Survey says: More Salisbury residents 'satisfied'
By Mark Wineka
Salisbury citizens see a marked improvement over the past five years in sidewalks, race relations, zoning regulations and parks and recreation, according to a recent citywide survey.
They remain particularly satisfied with city garbage collection.
Dr. Greg Adams of Nth-Degree Analytics said sanitation workers might be the “heroes of the community,” based on the survey results. Salisbury could probably build a statue in their honor, he suggested.
In the survey, conducted in March, 89 percent of citizens who responded said they were “very satisfied” or “somewhat satisfied” with the city’s garbage and trash collection.
“They have phenomenal approval,” Adams said. “… We don’t see these numbers elsewhere.”
Nth-Degree Analytics conducted a similar survey on city services in 2004. This year, it had 345 responses to its questionnaire, or a response rate of 27 percent.
Because the company performed a similar survey in 2004, it could note any improvement or slide in how citizens perceived services across a broad spectrum.
The only area in which Salisbury did not see improvement was in a question related to “traffic flow.” Satisfaction with the city’s traffic flow declined by 4 percent.
“I don’t think I’ve lived in a community where those (traffic flow and traffic lights) weren’t complaints,” Adams said.
Otherwise, Salisbury saw improvement in 12 other categories including sidewalks, 20 percent; “community is inclusive,” 15 percent; zoning regulations, 15 percent; Parks and Recreation Department (overall), 14 percent; street quality, 14 percent; “arts are important,” 12 percent; street appearance, 10 percent; responsiveness of city government, 9 percent; Fire Department (overall), 9 percent; “housing is affordable,” 7 percent; trash collection, 5 percent; and Police Department (overall), 3 percent.
Adams recommended the city commit to maintaining the quality it has, improve street conditions, pay attention to traffic flow and continue to address gang problems.
In written comments under the heading of what they liked best, citizens answered “courteous, small-town atmosphere”; “small city but access to everything needed”; “historic districts”; “friendly people”; and “development of strong arts with historical component to draw visitors.”
Things they said were most in need of improvements included “get rid of gangs”; “roads”; “the streets and sidewalks”; “traffic signals (too many intersections need them)”; and “schools, taxes too high for level of service.”

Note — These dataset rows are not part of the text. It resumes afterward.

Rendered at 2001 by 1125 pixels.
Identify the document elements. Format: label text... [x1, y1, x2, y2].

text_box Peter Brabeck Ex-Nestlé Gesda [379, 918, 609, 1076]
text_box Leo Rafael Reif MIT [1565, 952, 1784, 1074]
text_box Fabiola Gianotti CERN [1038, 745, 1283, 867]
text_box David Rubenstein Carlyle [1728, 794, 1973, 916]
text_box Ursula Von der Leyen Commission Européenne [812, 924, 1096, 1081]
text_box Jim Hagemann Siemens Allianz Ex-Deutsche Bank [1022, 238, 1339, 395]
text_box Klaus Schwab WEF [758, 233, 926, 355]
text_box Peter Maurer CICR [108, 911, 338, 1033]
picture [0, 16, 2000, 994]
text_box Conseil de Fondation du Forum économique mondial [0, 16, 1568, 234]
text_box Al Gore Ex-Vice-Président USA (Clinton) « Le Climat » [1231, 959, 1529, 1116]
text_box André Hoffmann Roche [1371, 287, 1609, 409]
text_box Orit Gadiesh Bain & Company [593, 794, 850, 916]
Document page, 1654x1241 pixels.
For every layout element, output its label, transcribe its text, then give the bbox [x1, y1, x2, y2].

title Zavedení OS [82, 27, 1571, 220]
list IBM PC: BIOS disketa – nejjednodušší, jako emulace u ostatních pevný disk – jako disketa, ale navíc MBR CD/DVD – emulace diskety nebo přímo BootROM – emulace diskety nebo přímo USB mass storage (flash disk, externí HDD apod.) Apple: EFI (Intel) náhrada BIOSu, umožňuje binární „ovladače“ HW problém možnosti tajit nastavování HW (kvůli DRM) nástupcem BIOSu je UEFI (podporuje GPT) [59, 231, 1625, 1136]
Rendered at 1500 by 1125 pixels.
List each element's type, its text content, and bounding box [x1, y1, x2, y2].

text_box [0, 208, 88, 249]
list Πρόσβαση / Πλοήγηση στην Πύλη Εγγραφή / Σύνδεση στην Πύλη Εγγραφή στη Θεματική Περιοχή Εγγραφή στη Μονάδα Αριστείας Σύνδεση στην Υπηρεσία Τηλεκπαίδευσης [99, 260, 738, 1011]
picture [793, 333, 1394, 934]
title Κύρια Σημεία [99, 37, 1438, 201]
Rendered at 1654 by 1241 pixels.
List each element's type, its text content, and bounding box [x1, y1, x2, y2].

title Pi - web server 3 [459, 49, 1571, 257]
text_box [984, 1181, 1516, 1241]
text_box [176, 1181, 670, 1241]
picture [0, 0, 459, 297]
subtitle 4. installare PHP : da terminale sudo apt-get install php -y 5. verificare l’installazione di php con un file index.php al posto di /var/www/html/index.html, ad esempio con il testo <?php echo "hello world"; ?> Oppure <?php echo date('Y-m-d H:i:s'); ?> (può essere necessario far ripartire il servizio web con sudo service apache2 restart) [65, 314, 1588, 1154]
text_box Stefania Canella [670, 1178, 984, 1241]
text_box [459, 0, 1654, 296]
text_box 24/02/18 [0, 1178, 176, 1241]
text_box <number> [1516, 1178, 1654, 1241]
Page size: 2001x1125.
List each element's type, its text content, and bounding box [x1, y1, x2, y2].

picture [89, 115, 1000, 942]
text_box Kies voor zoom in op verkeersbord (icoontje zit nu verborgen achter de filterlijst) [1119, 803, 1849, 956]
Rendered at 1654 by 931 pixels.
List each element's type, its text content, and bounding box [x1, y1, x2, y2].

Mayor Susan Kluttz said she was encouraged by a 15 percent improvement in the perception that Salisbury is an inclusive community, given the city initiatives in that regard. In 2004, 41 percent agreed or strongly agreed that Salisbury was an inclusive community.
This year, that number increased to 56 percent.
Kluttz also was heartened by citizens who generally said city employees were courteous.
For the first time this year, the survey asked citizens whether city employees were courteous, whether they were competent, whether they addressed problems in a timely manner and whether they followed up with residents when needed.
Some 68 percent agreed or strongly agreed that city employees were courteous.
More than 50 percent found city employees to be competent and willing to follow up with residents. The survey showed 48 percent of the respondents agreeing that employees addressed problems in a timely manner.
A city workforce goal in recent years, promoted under the title of “Driven to Serve,” has been to improve customer service. Salisbury’s customer service initiative, in fact, has been used as a model for other local governments.
Employees on the front lines who come in contact with citizens every day are doing the best job, City Manager David Treme said. “They really care about what they do,” he said. “You don’t do some of these things if you’re just there to collect a paycheck.”
Treme said he also thinks the city has improved in communicating with citizens through its Web site, Time Warner Cable’s Access 16 station and Public Information Officer Karen Wilkinson, whose job was not in place five years ago.
Treme said half of the people surveyed said they had watched Access 16, the government access television channel, at least once in the past three months.
Adams said one of the great successes seems to be the Parks and Recreation Department.
In 2004, 17 percent of the people surveyed said they were “very satisfied” with the department. This year, that number jumped to 33 percent, and 72 percent overall said they were “very satisfied” or “somewhat satisfied” with Parks and Recreation.
Some departments had lower improvement numbers because they started out with high approvals from 2004, Adams noted.
“The Police Department has held its own in overall public perception,” Adams said.
Adams said a lot of surveys are done poorly, but he classified the one done by his company as truly scientific. Surveys can be used as an important democratic tool, he added.
Treme said the survey results line up with what he thought was happening, but he acknowledged that he had some reservations about conducting the survey during a deep recession year.
“It takes a lot of guts to go out with a survey at this time,” Treme said.